New Delhi, Aug 26 (IANS) The higher pay-out from the RBI to the government could make up for its lower than expected tax collection and provide more fiscal leg room, economists said.
While it was not clear immediately if the fund transfer would be in multiple tranches, experts said that in case, it goes to the government in one go, then it will help a lot at the time of a need for higher government spending to stimulate growth.
“It all depends on how the market is going to perceive as to whether the reserves that are being retained will be sufficient enough to manage unpredicted risks and scenarios the whole Indian economy faces in future,” N.R. Bhanumurthy of the National Institute of Public Finance and Policy (NIPFP) said.
“So, there are two things. There is fiscal headroom and the financial stability issue.
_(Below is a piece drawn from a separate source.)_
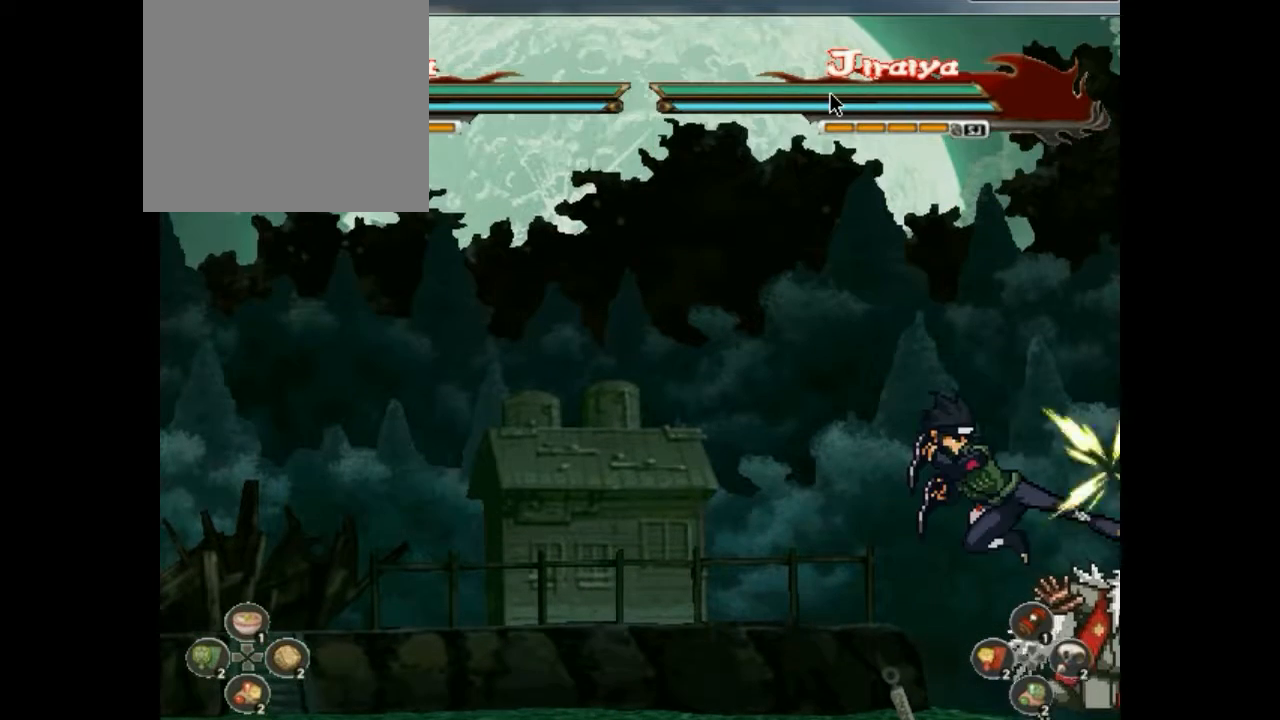
{"buttons": ["SQUARE", "DPAD_RIGHT"], "events": [[33, "DPAD_LEFT", "down"], [33, "SQUARE", "up"], [33, "TRIANGLE", "down"], [67, "CIRCLE", "down"], [67, "CROSS", "down"], [67, "DPAD_LEFT", "up"], [67, "TRIANGLE", "up"], [100, "CIRCLE", "up"], [100, "CROSS", "up"], [100, "DPAD_DOWN", "down"], [133, "CROSS", "down"], [133, "DPAD_DOWN", "up"], [133, "SQUARE", "down"], [167, "CROSS", "up"], [167, "DPAD_DOWN", "down"], [167, "DPAD_RIGHT", "down"], [167, "SQUARE", "up"], [200, "DPAD_DOWN", "up"], [200, "DPAD_RIGHT", "up"], [233, "DPAD_DOWN", "down"], [233, "DPAD_RIGHT", "down"], [233, "SQUARE", "down"], [233, "TRIANGLE", "down"], [267, "DPAD_DOWN", "up"], [267, "DPAD_RIGHT", "up"], [267, "SQUARE", "up"], [267, "TRIANGLE", "up"], [300, "CROSS", "down"], [367, "CROSS", "up"], [400, "CROSS", "down"], [400, "DPAD_DOWN", "down"], [400, "SQUARE", "down"], [433, "CROSS", "up"], [433, "DPAD_DOWN", "up"], [433, "SQUARE", "up"], [467, "DPAD_DOWN", "down"], [500, "DPAD_DOWN", "up"], [500, "DPAD_RIGHT", "down"], [500, "SQUARE", "down"]]}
Then, addressing the decline in tax collection and how international agencies see the whole thing,” he added.
Jayati Ghosh of the Jawaharlal Nehru University (JNU) said that the transfer by the RBI means the government will have more fiscal leeway and suggests that it would give a fiscal stimulus to boost the economy.
The Central Board of the Reserve Bank of India (RBI) on Monday decided to transfer a sum of Rs 1,76,051 crore to the government, comprising Rs 1,23,414 crore of surplus for the year 2018-19 and Rs 52,637 crore of excess provisions identified as per the revised Economic Capital Framework (ECF).
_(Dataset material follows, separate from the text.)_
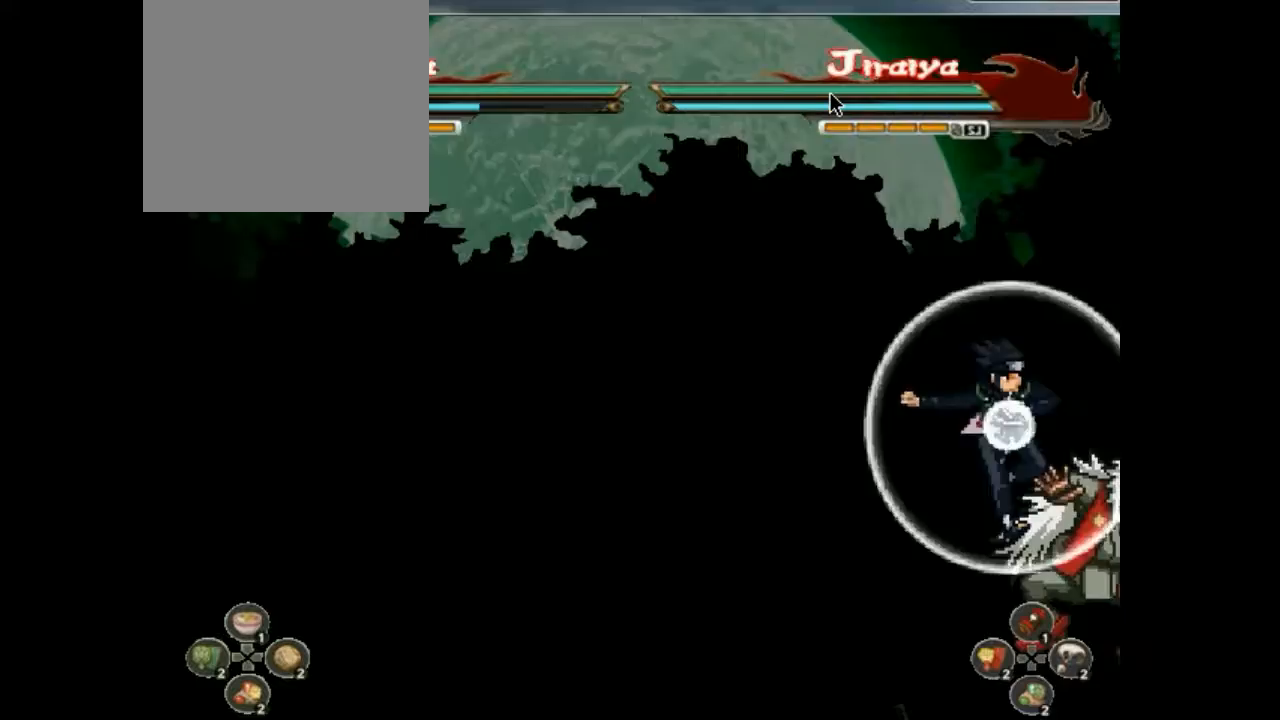
{"buttons": ["CIRCLE", "DPAD_LEFT"]}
Of the annual dividend amount of Rs 1,23,414 crore the RBI will transfer, Rs 28,000 crore was paid out in the interim budget in February.
“Clearly, the amount is higher than expected and with additional ECF transfer, the ammunition from tax shortfalls could be partly met, thus alleviating some of the fiscal fragilities,” said Madhavi Arora, economist with Edelweiss Securities.
She said that while the mode of ECF transfer has not been mentioned, if the amount is used to simply extinguish debt on the RBI’s balance sheet, it would be tantamount to reducing government’s outstanding liability to that extent.
“Nonetheless, the surprise on the higher dividend transfer front should augur well both for sovereign bonds and INR in the near term,” the economist said.